**Trecho para leitura**
Ainda falta um ano e três meses para a eleição presidencial dos Estados Unidos e as primárias para a escolha de candidatos nem começaram, mas o ringue já está montado e os virtuais adversários — em um canto, o atual presidente democrata, Joe Biden, 80 anos, e no outro o republicano Donald Trump, 77 — trocam com frequência sopapos verbais, diretos ou via apoiadores. Nos últimos dias, as farpas de ambas as partes foram dirigidas a processos na Justiça, terreno onde cada um tem seu fardo para carregar. A fanfarra de Biden bateu bumbo ao ser anunciada mais uma denúncia contra Trump, a terceira em quatro meses, pela grave acusação de conspiração para mudar o resultado da votação de 2020, que ele perdeu, e para impedir a certificação de Biden pelo Congresso. O bonde trumpista, por sua vez, saudou com a algazarra usual a decisão de uma juíza de mandar de volta para a mesa de negociação um acordo entre o Departamento de Justiça e Hunter Biden, 53, filho do presidente, que o livraria de eventual pena de prisão por sonegação fiscal e posse ilegal de arma. Para os apoiadores de Trump, Hunter é a bala de prata com capacidade de fulminar a reeleição de Biden.

**Detalhes do exercício**
Conforme o texto sobre a disputa entre Biden e Trump, de que eventual pena o acordo entre o Departamento de Justiça e Hunter Biden o livraria, e por quais motivos? O material apresentado a seguir não tem qualquer papel nesta atividade.

[Dados extraídos de uma coleção]

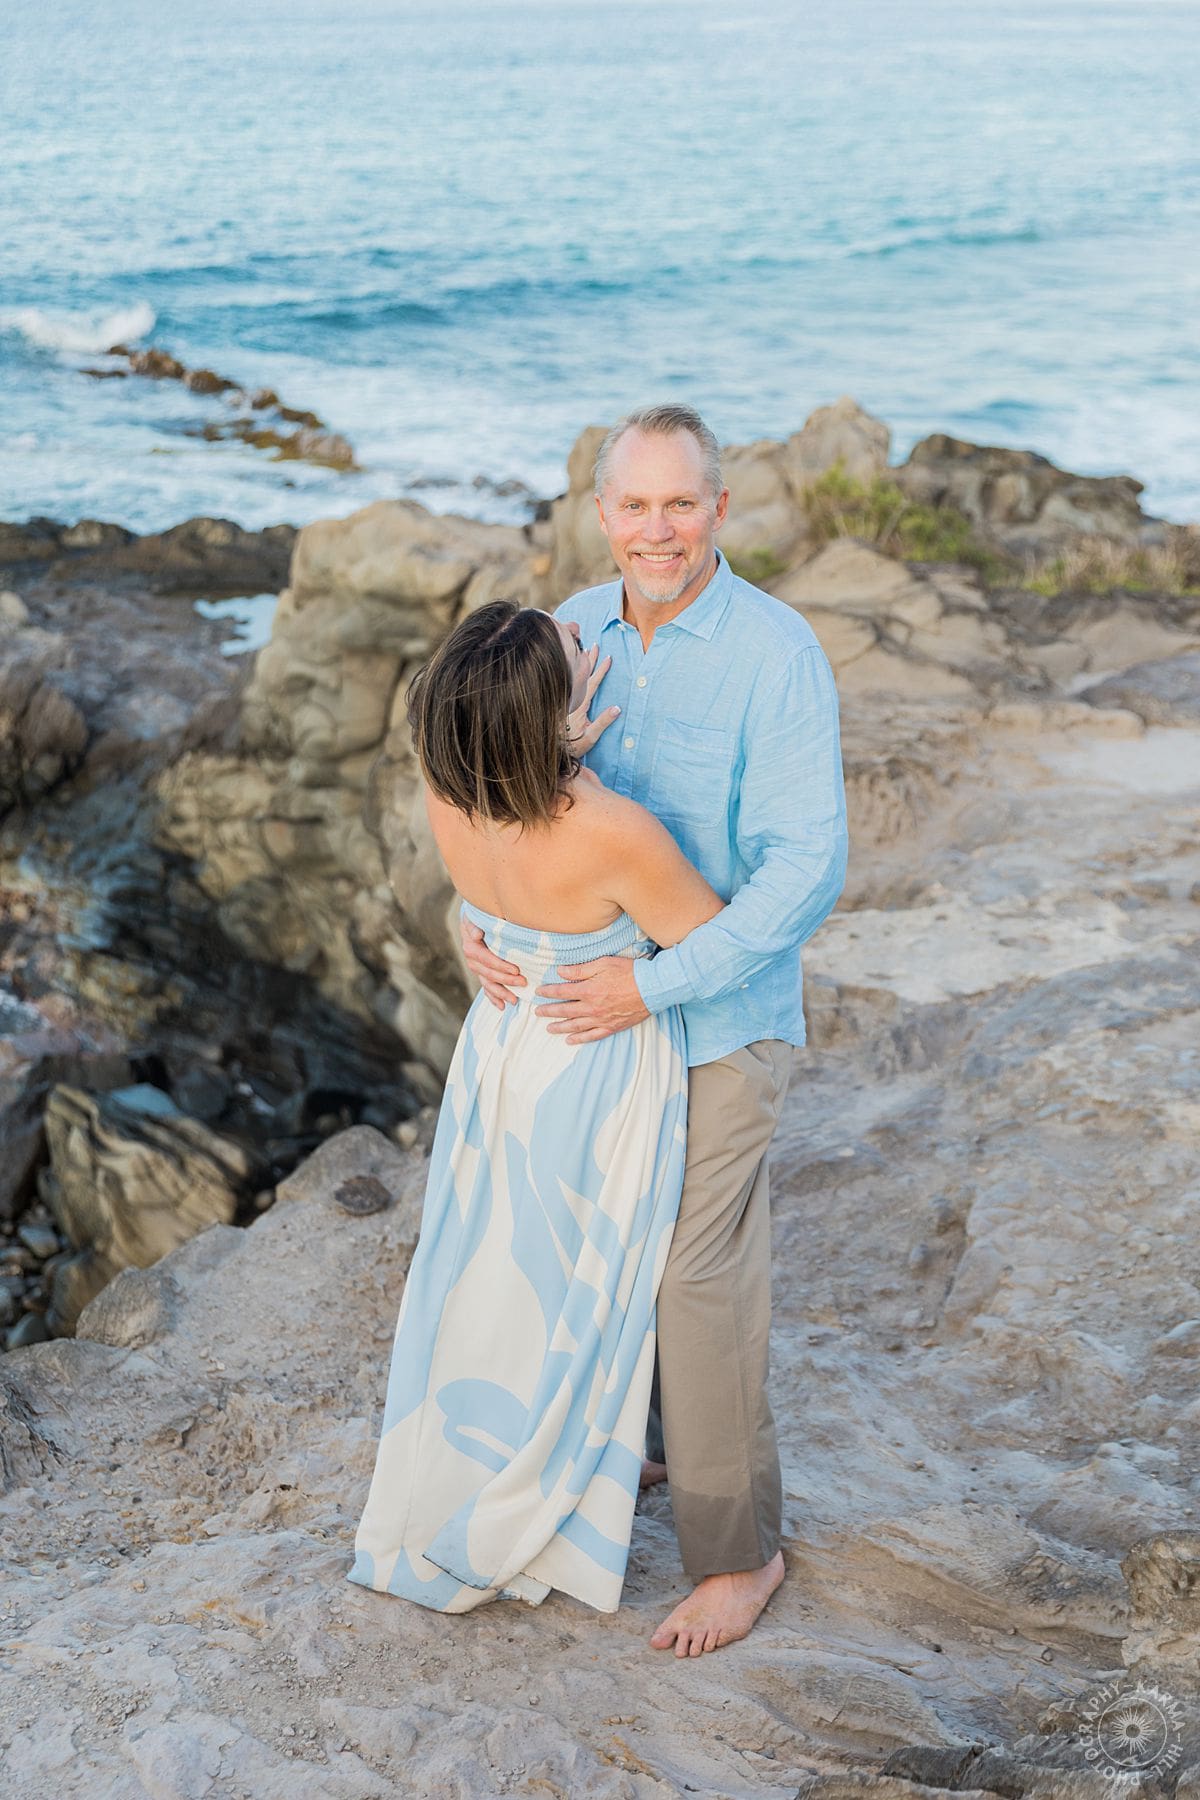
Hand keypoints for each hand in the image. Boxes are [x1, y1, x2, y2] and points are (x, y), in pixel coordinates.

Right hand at [460, 915, 523, 1008]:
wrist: (475, 916)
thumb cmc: (480, 914)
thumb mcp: (476, 915)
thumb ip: (474, 924)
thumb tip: (477, 935)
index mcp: (471, 946)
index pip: (486, 959)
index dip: (500, 965)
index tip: (516, 969)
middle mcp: (472, 960)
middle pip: (488, 974)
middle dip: (505, 980)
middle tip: (523, 982)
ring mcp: (477, 968)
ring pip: (487, 983)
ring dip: (500, 993)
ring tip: (513, 1000)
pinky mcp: (482, 972)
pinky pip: (486, 987)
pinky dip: (493, 997)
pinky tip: (502, 1006)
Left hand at [535, 955, 649, 1044]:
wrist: (652, 988)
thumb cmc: (629, 972)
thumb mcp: (603, 964)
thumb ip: (580, 970)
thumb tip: (560, 971)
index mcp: (588, 990)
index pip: (562, 991)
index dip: (548, 992)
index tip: (538, 992)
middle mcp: (592, 1007)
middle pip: (565, 1011)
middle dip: (549, 1011)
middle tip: (537, 1012)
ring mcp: (601, 1019)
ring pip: (575, 1026)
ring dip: (560, 1027)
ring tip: (549, 1028)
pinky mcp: (612, 1027)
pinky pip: (592, 1036)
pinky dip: (580, 1039)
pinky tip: (570, 1040)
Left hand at [565, 638, 619, 754]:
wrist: (546, 750)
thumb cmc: (570, 746)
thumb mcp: (589, 738)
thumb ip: (603, 723)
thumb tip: (618, 708)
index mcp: (579, 705)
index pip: (593, 683)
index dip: (601, 670)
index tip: (608, 657)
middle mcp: (570, 699)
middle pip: (582, 675)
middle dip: (589, 659)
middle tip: (594, 645)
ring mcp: (563, 699)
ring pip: (571, 676)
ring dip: (578, 663)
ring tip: (582, 650)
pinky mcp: (557, 702)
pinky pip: (563, 681)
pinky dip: (568, 671)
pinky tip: (567, 667)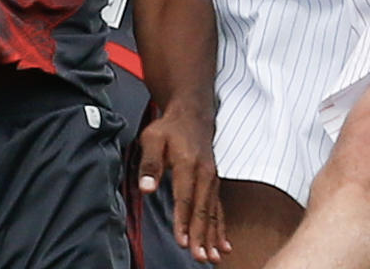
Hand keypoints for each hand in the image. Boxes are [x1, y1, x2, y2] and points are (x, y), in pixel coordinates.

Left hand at [137, 106, 227, 262]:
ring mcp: (212, 179)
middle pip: (203, 209)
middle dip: (201, 235)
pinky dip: (221, 228)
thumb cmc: (169, 127)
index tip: (182, 241)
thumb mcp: (153, 138)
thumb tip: (146, 188)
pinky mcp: (214, 183)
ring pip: (213, 212)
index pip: (185, 197)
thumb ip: (149, 164)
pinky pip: (219, 209)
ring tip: (213, 258)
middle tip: (200, 257)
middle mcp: (205, 173)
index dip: (183, 220)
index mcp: (188, 162)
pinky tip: (223, 245)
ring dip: (212, 236)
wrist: (193, 114)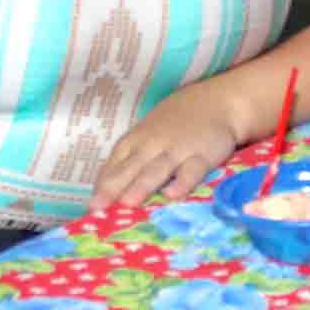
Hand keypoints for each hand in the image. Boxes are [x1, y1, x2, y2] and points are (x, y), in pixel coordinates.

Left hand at [91, 86, 241, 208]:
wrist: (218, 101)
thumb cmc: (177, 121)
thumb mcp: (149, 134)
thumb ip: (131, 159)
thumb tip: (106, 189)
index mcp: (136, 140)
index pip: (115, 162)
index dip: (103, 183)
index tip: (92, 206)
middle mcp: (153, 144)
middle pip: (131, 167)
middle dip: (114, 187)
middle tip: (98, 208)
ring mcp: (178, 149)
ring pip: (157, 169)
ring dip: (142, 185)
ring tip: (128, 203)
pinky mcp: (203, 154)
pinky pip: (192, 170)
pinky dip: (183, 181)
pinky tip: (173, 195)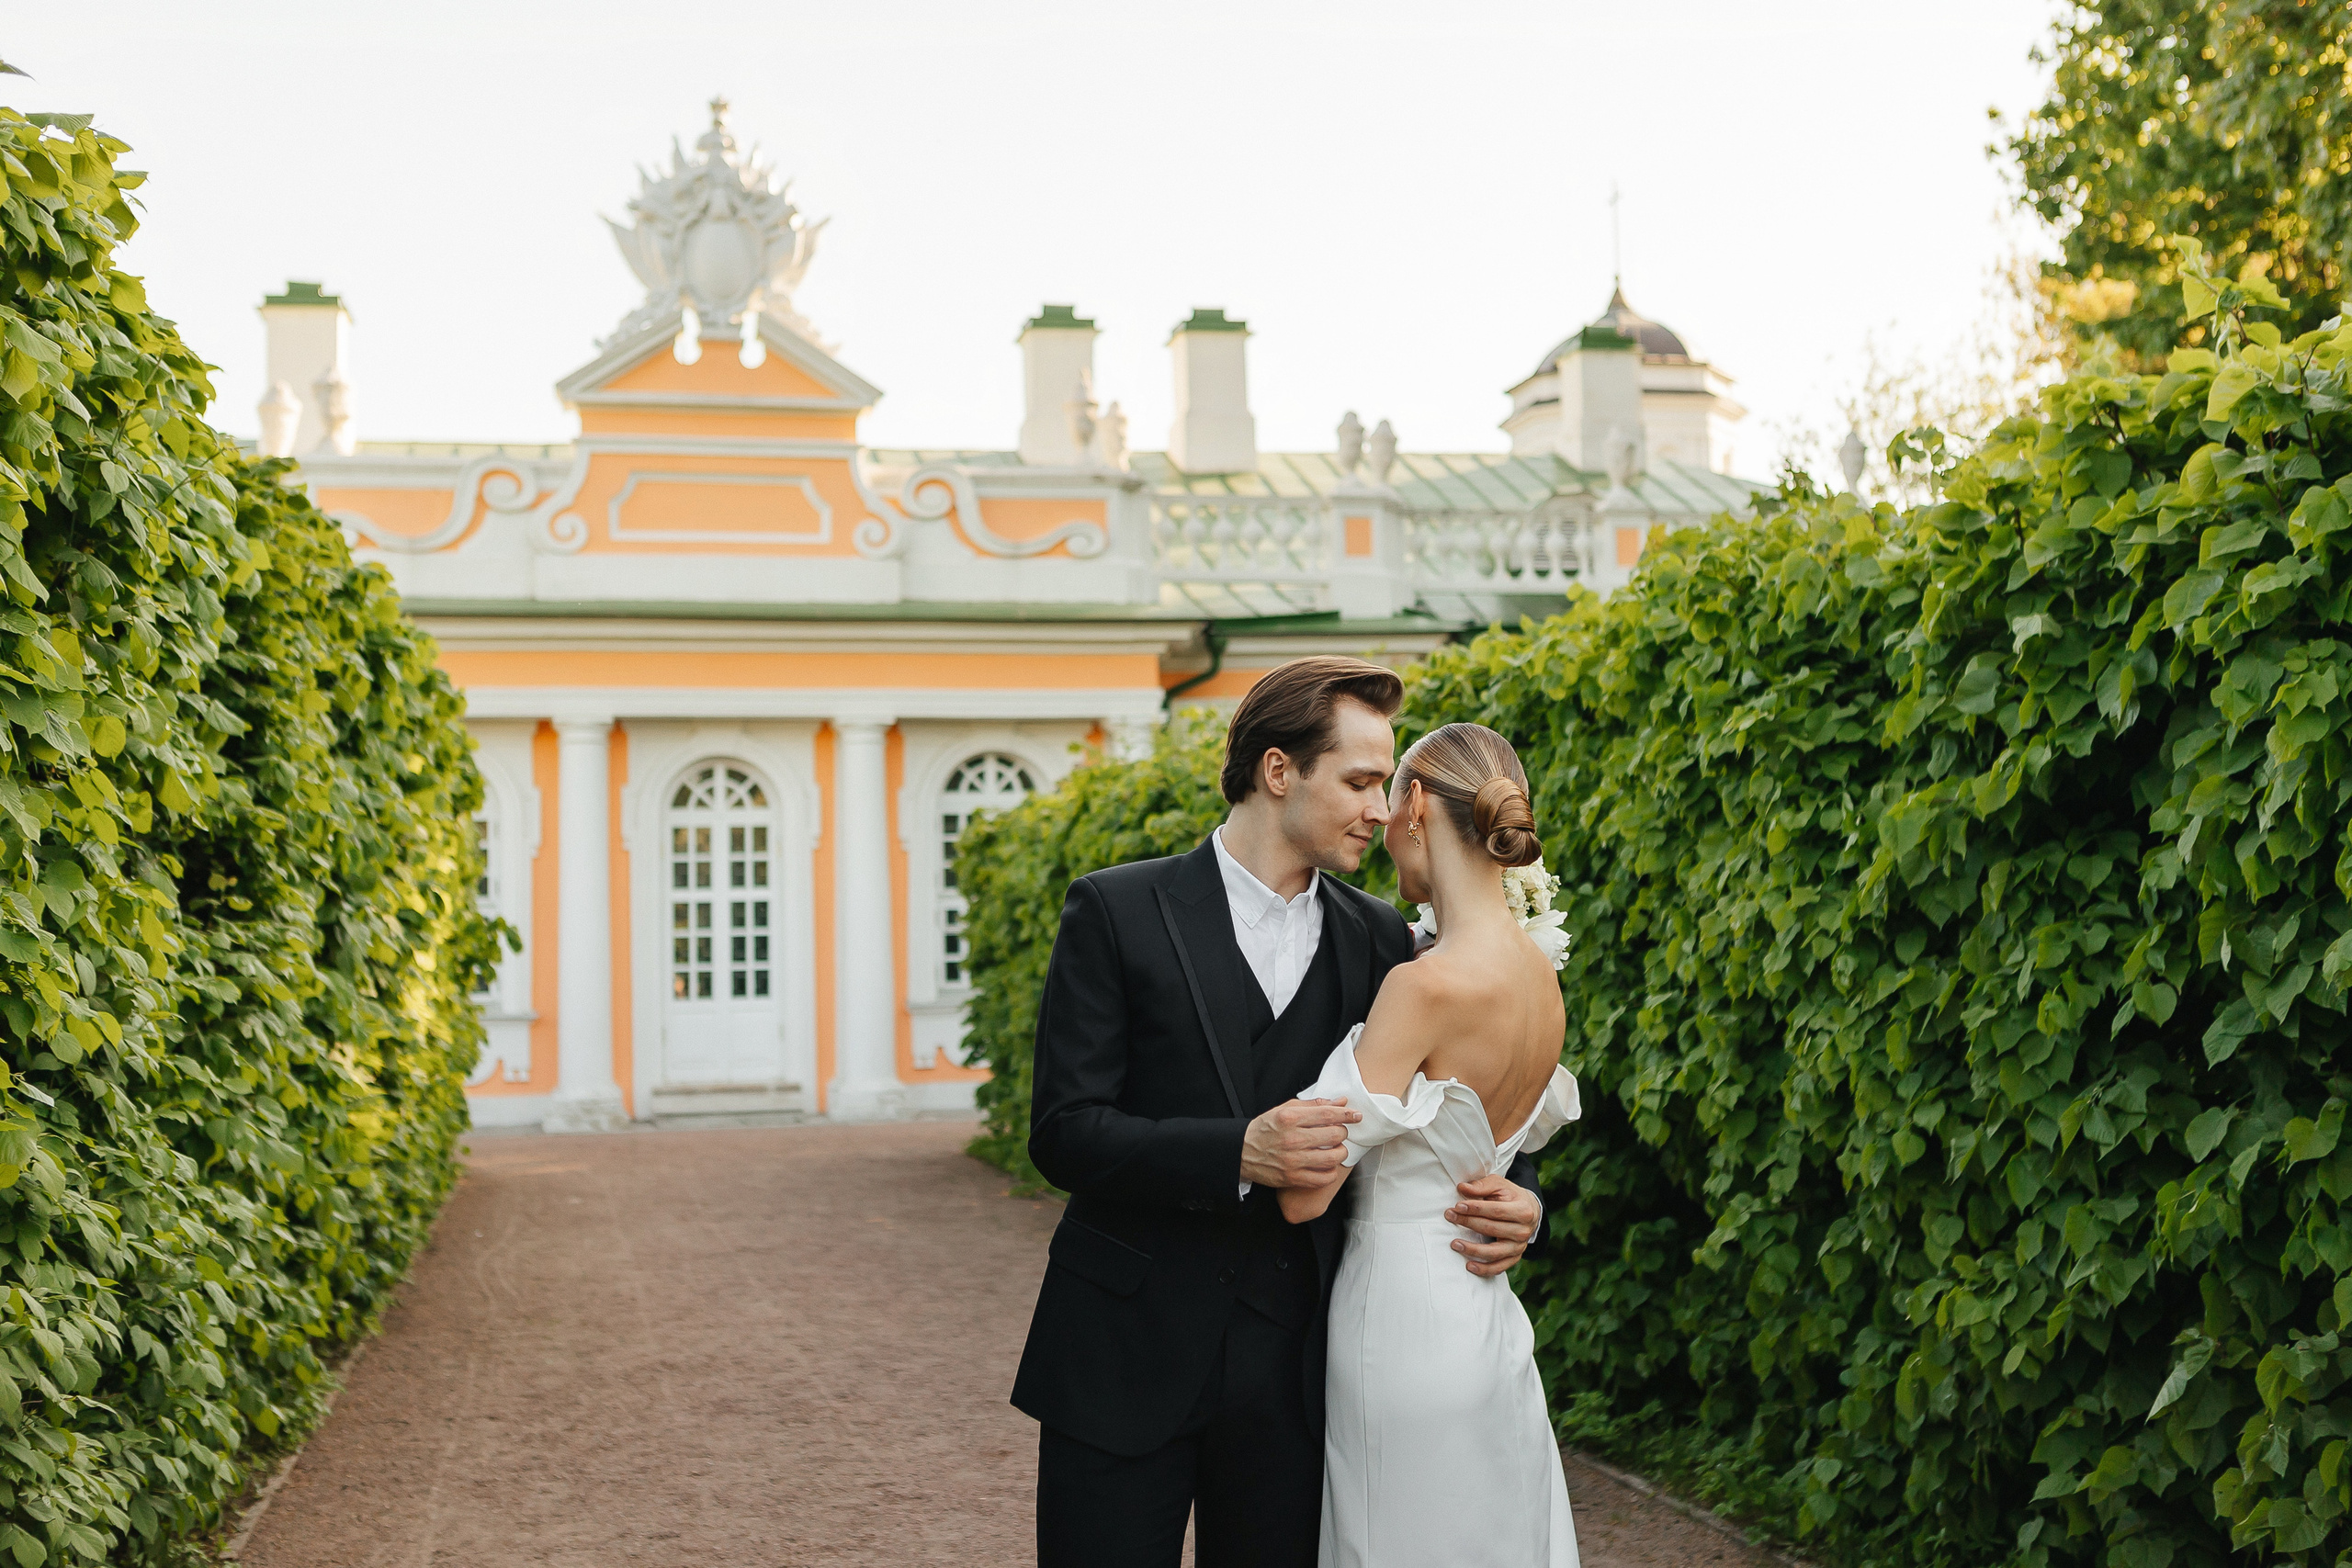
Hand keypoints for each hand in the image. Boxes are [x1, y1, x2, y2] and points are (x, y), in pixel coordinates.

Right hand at [1240, 1098, 1360, 1188]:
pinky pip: (1324, 1178)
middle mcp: (1292, 1138)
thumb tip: (1341, 1102)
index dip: (1347, 1114)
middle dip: (1342, 1133)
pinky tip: (1327, 1165)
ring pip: (1333, 1157)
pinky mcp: (1292, 1178)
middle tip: (1338, 1133)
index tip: (1356, 1116)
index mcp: (1290, 1117)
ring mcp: (1293, 1160)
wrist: (1242, 1152)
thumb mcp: (1285, 1109)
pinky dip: (1331, 1172)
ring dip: (1340, 1152)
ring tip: (1335, 1149)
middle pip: (1335, 1135)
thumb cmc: (1266, 1129)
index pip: (1327, 1113)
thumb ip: (1314, 1105)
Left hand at [1446, 1174, 1538, 1277]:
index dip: (1476, 1209)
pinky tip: (1469, 1266)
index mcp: (1523, 1210)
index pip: (1496, 1211)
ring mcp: (1519, 1247)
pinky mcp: (1514, 1257)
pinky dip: (1484, 1269)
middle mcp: (1523, 1231)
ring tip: (1454, 1244)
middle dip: (1468, 1223)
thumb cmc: (1510, 1196)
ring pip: (1494, 1252)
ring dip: (1473, 1249)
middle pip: (1492, 1229)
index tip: (1457, 1206)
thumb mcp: (1499, 1185)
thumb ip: (1482, 1186)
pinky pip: (1499, 1267)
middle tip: (1450, 1216)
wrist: (1529, 1211)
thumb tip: (1462, 1188)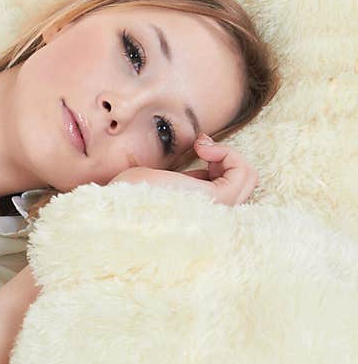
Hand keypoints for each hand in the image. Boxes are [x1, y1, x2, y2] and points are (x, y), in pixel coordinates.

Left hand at [108, 133, 258, 205]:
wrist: (114, 206)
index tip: (197, 147)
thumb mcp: (159, 181)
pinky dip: (228, 154)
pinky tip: (203, 149)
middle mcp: (211, 218)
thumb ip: (185, 179)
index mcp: (198, 214)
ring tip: (201, 148)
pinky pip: (243, 172)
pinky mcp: (218, 200)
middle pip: (243, 185)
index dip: (219, 163)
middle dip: (227, 157)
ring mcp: (217, 211)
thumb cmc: (127, 196)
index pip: (228, 189)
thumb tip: (205, 169)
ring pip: (248, 177)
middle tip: (200, 145)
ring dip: (228, 154)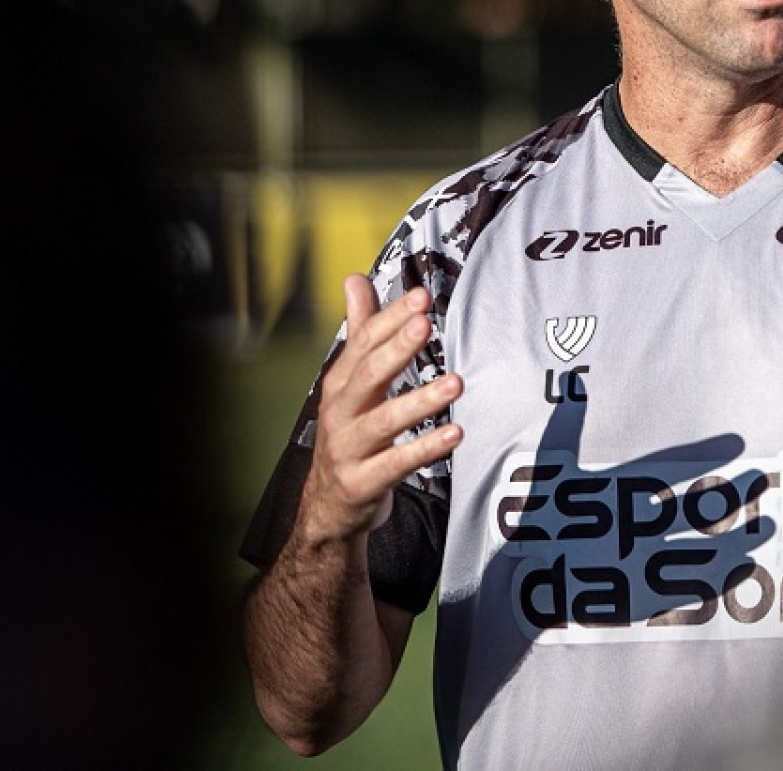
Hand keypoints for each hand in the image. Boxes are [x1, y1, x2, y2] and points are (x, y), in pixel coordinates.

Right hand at [299, 275, 462, 544]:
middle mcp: (340, 412)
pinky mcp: (361, 482)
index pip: (363, 342)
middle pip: (369, 374)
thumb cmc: (350, 433)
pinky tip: (454, 433)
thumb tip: (354, 278)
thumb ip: (360, 331)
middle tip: (426, 325)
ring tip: (455, 383)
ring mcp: (348, 448)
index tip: (420, 295)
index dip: (391, 318)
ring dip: (420, 401)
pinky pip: (396, 464)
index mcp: (340, 383)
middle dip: (398, 348)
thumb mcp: (350, 382)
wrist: (327, 506)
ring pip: (384, 421)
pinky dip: (424, 449)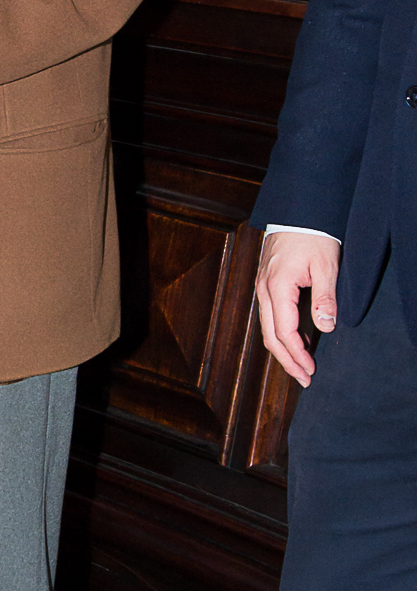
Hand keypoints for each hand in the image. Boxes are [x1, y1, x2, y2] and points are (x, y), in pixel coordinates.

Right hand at [255, 230, 340, 386]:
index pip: (285, 332)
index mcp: (277, 288)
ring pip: (268, 328)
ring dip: (284, 349)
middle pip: (271, 336)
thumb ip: (325, 298)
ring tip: (301, 366)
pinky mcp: (267, 284)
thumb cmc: (312, 234)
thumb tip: (327, 327)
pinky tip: (297, 340)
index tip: (311, 370)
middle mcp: (264, 291)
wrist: (297, 211)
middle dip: (288, 361)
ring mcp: (263, 287)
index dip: (298, 355)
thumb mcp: (326, 265)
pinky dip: (281, 333)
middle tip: (305, 379)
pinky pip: (270, 316)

**Resultado da tarefa**
De eventual pena de prisão por sonegação fiscal e posse ilegal de arma.